### 13. How to maximize your reward rate

Mandana Ahmadi^{} mandana@gatsby.ucl.ac.uk
Peter E. Latham^{} pel@gatsby.ucl.ac.uk
^{}Gatsby Computational Neuroscience Unit, UCL, London, UK

When making decisions, there is always a tradeoff between speed and accuracy. Fast decisions have the potential
for high reward rates (that is, more reward per unit time), but generally lead to lower accuracy. Slow decisions
raise accuracy, but decrease reward rates. How do we find a happy medium? In general this is
a hard question, especially in an uncertain world in which data is noisy, partially observed, and
unreliable.

Here we address this question in a simplified task in which subjects have to decide whether a set of dots is
moving to the right or left.

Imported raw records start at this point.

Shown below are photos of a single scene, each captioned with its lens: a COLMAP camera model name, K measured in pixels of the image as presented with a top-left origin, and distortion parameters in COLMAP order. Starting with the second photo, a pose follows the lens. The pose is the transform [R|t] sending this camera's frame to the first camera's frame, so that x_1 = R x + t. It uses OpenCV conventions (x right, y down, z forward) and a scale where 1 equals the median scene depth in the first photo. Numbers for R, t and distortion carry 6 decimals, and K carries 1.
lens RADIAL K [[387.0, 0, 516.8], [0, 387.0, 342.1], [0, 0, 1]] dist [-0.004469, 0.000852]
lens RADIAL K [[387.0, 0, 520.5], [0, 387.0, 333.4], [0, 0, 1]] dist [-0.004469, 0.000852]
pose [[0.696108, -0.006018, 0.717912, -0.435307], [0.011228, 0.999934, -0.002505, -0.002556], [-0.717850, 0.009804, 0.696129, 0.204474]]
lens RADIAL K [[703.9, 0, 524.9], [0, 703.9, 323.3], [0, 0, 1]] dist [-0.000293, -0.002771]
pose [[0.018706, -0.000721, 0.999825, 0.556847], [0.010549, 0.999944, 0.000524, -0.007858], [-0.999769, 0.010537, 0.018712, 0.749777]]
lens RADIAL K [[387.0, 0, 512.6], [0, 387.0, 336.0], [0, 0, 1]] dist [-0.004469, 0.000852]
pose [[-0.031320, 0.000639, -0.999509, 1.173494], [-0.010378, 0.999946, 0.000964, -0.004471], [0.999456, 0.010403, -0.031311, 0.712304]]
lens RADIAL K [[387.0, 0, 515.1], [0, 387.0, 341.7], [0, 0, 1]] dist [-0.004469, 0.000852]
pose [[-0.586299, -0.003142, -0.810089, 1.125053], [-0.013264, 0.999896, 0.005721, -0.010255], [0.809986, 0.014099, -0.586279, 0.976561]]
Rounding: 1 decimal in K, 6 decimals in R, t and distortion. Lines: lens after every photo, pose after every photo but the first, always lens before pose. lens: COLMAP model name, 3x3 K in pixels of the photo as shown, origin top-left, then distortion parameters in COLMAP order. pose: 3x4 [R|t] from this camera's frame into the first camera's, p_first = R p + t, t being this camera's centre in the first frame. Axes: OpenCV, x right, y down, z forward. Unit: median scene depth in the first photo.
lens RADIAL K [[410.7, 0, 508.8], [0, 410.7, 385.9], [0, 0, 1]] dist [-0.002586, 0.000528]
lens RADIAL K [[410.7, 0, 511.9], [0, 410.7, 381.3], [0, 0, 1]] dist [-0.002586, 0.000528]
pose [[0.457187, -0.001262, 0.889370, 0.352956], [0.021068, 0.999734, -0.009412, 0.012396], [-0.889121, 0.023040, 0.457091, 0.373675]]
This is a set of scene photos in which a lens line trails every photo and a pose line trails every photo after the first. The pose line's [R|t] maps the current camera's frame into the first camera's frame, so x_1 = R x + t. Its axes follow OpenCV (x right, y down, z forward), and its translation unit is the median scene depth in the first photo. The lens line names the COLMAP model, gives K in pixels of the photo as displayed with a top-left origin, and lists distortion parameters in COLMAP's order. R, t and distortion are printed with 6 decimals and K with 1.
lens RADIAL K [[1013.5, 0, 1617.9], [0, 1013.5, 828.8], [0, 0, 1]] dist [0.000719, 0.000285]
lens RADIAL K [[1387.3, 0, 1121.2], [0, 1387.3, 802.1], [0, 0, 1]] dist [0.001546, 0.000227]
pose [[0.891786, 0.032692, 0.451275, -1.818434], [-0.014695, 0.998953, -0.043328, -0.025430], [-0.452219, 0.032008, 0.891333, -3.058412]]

Although simple, this task contains the key elements of almost all decision-making:
the longer one stares at the dots, the more likely one is to be correct, but if one stares too long the reward rate
becomes unacceptably low.

The most standard framework for analyzing this task is the diffusion-to-bound model(Palmer et al., 2005). Here
we present a more rigorous framework based on dynamic programming. This allows us do several things that the
diffusion-to-bound model can’t: determine optimal policies in the presence of nuisance parameters, compute full
posterior probabilities over rewards, and explore how the prior probability that the dots are moving to the right
affects behavior.

To apply this framework to the moving dot task, we generate spike trains that mimic those produced by motion
sensitive brain area MT in response to moving dots, and calculate the optimal strategy of an ideal observer
looking at those spike trains. Given the optimal strategy, we then ask two questions: do animals follow it
in behavioral tasks, and does the next area after MT, LIP, properly integration the MT spikes?